RECORDS SUPPLIED »

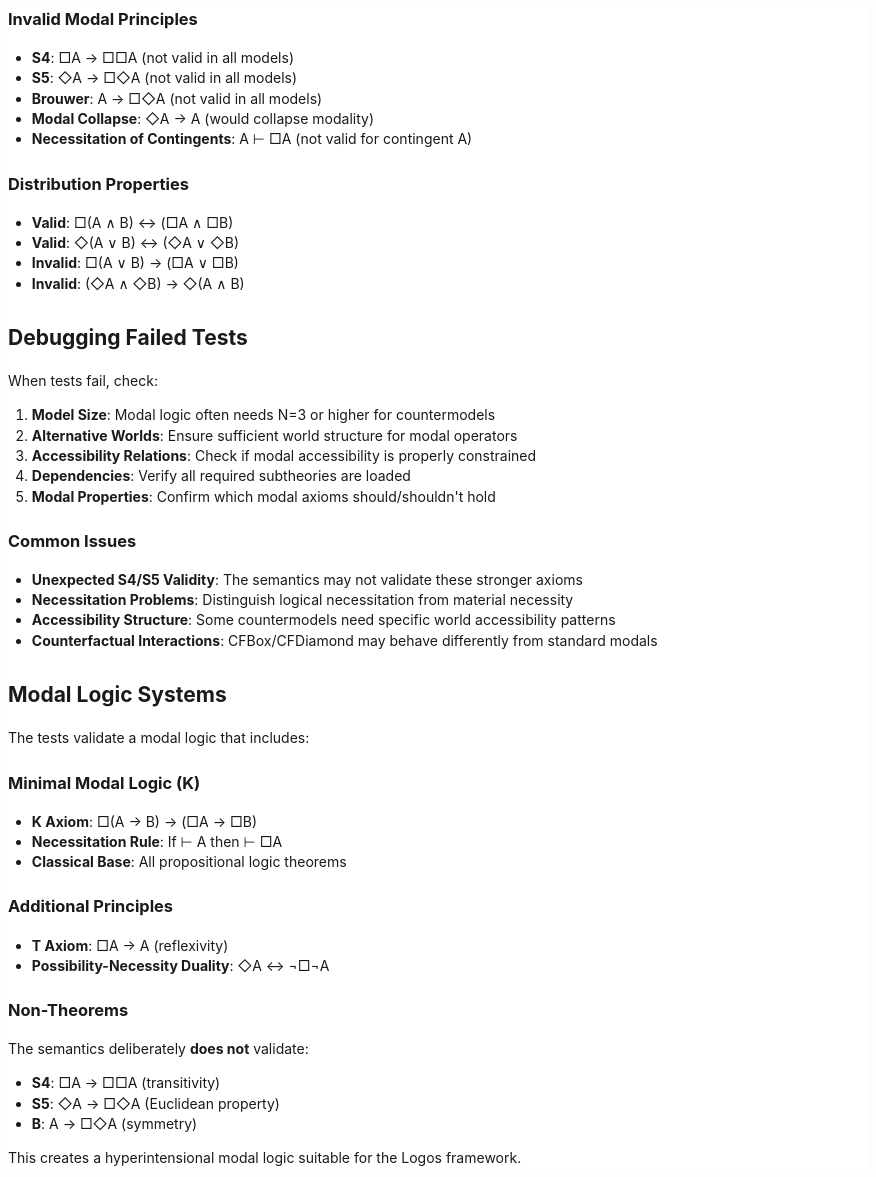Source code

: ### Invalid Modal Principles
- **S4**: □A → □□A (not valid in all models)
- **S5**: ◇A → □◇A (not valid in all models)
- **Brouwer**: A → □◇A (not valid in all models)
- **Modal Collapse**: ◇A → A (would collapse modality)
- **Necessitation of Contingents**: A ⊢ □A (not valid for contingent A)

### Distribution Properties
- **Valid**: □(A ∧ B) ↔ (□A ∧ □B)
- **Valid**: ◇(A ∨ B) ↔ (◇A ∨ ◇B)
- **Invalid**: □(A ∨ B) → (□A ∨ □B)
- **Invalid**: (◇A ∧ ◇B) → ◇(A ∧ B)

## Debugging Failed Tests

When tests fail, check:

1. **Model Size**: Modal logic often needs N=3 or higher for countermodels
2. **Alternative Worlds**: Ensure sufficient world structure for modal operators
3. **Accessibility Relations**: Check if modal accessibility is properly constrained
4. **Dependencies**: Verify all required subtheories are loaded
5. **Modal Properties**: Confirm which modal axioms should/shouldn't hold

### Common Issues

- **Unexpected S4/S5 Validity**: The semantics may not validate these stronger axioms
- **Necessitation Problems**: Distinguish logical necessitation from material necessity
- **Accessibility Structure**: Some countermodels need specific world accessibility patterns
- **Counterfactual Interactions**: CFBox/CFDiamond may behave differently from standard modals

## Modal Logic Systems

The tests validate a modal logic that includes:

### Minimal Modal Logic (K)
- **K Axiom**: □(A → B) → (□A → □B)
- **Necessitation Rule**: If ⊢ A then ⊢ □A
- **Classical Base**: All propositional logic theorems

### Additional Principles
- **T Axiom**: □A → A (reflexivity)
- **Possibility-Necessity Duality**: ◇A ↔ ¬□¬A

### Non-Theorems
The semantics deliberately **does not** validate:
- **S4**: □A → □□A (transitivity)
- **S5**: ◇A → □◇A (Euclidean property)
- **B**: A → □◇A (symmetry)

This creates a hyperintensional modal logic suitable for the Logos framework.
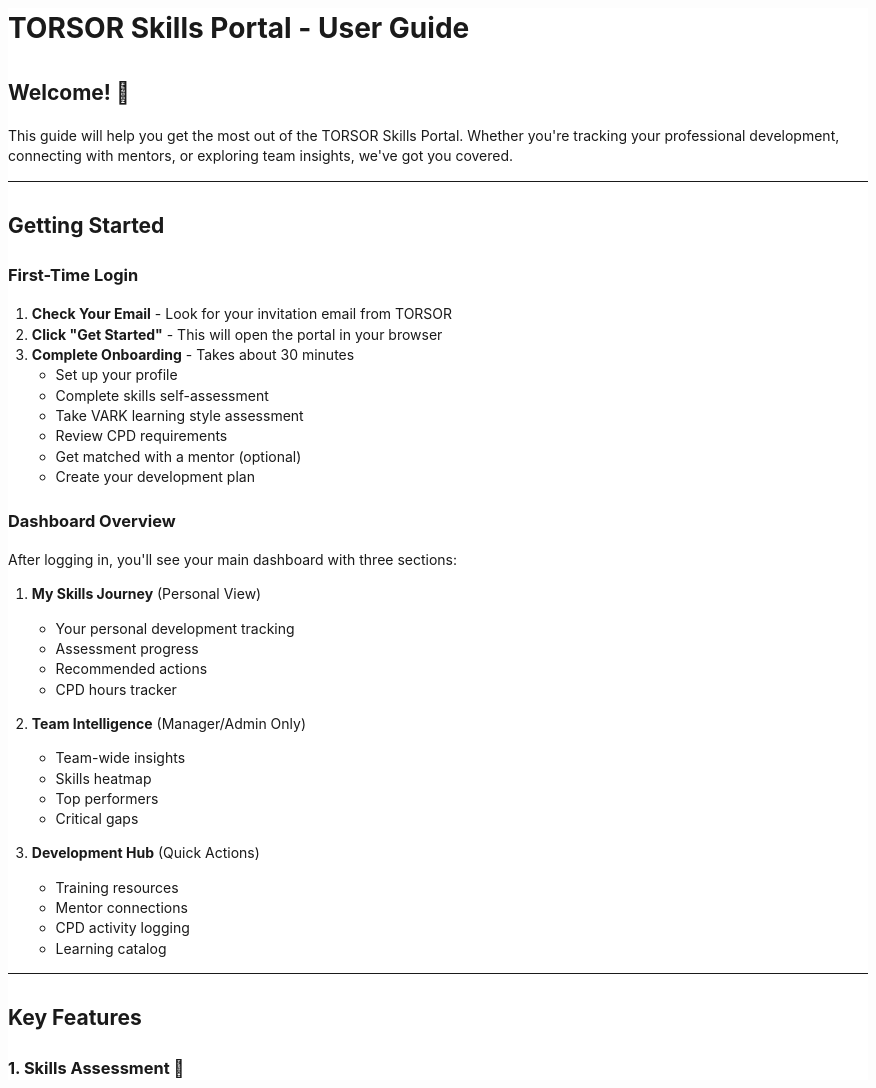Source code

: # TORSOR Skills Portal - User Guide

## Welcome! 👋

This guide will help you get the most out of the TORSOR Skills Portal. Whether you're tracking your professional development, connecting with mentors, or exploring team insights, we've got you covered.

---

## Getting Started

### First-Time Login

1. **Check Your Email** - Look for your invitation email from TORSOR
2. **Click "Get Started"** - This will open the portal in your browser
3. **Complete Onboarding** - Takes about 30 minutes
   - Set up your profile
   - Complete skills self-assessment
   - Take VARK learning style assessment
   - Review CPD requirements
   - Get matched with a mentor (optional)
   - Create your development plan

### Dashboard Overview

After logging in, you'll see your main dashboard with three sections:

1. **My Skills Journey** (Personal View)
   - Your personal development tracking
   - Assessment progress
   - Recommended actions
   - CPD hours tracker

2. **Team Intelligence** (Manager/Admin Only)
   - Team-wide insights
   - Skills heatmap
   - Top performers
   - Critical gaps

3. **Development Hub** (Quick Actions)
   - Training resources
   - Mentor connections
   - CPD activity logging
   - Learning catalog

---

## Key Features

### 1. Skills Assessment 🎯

TASK ITEM » Copy out the source text of each record above character for character, leaving out the pictures.

RESULT OF THIS EXERCISE »
Source code

: ### Invalid Modal Principles
- **S4**: □A → □□A (not valid in all models)
- **S5**: ◇A → □◇A (not valid in all models)
- **Brouwer**: A → □◇A (not valid in all models)
- **Modal Collapse**: ◇A → A (would collapse modality)
- **Necessitation of Contingents**: A ⊢ □A (not valid for contingent A)

### Distribution Properties
- **Valid**: □(A ∧ B) ↔ (□A ∧ □B)
- **Valid**: ◇(A ∨ B) ↔ (◇A ∨ ◇B)
- **Invalid**: □(A ∨ B) → (□A ∨ □B)
- **Invalid**: (◇A ∧ ◇B) → ◇(A ∧ B)

## Debugging Failed Tests

When tests fail, check:

1. **Model Size**: Modal logic often needs N=3 or higher for countermodels
2. **Alternative Worlds**: Ensure sufficient world structure for modal operators
3. **Accessibility Relations**: Check if modal accessibility is properly constrained
4. **Dependencies**: Verify all required subtheories are loaded
5. **Modal Properties**: Confirm which modal axioms should/shouldn't hold

### Common Issues

- **Unexpected S4/S5 Validity**: The semantics may not validate these stronger axioms
- **Necessitation Problems**: Distinguish logical necessitation from material necessity
- **Accessibility Structure**: Some countermodels need specific world accessibility patterns
- **Counterfactual Interactions**: CFBox/CFDiamond may behave differently from standard modals

## Modal Logic Systems

The tests validate a modal logic that includes:

### Minimal Modal Logic (K)
- **K Axiom**: □(A → B) → (□A → □B)
- **Necessitation Rule**: If ⊢ A then ⊢ □A
- **Classical Base**: All propositional logic theorems

### Additional Principles
- **T Axiom**: □A → A (reflexivity)
- **Possibility-Necessity Duality**: ◇A ↔ ¬□¬A

### Non-Theorems
The semantics deliberately **does not** validate:
- **S4**: □A → □□A (transitivity)
- **S5**: ◇A → □◇A (Euclidean property)
- **B**: A → □◇A (symmetry)

This creates a hyperintensional modal logic suitable for the Logos framework.
Source code

: # TORSOR Skills Portal - User Guide

## Welcome! 👋

This guide will help you get the most out of the TORSOR Skills Portal. Whether you're tracking your professional development, connecting with mentors, or exploring team insights, we've got you covered.

---

## Getting Started

### First-Time Login

1. **Check Your Email** - Look for your invitation email from TORSOR
2. **Click "Get Started"** - This will open the portal in your browser
3. **Complete Onboarding** - Takes about 30 minutes
   - Set up your profile
   - Complete skills self-assessment
   - Take VARK learning style assessment
   - Review CPD requirements
   - Get matched with a mentor (optional)
   - Create your development plan

### Dashboard Overview

After logging in, you'll see your main dashboard with three sections:

1. **My Skills Journey** (Personal View)
   - Your personal development tracking
   - Assessment progress
   - Recommended actions
   - CPD hours tracker

2. **Team Intelligence** (Manager/Admin Only)
   - Team-wide insights
   - Skills heatmap
   - Top performers
   - Critical gaps

3. **Development Hub** (Quick Actions)
   - Training resources
   - Mentor connections
   - CPD activity logging
   - Learning catalog

---

## Key Features

### 1. Skills Assessment 🎯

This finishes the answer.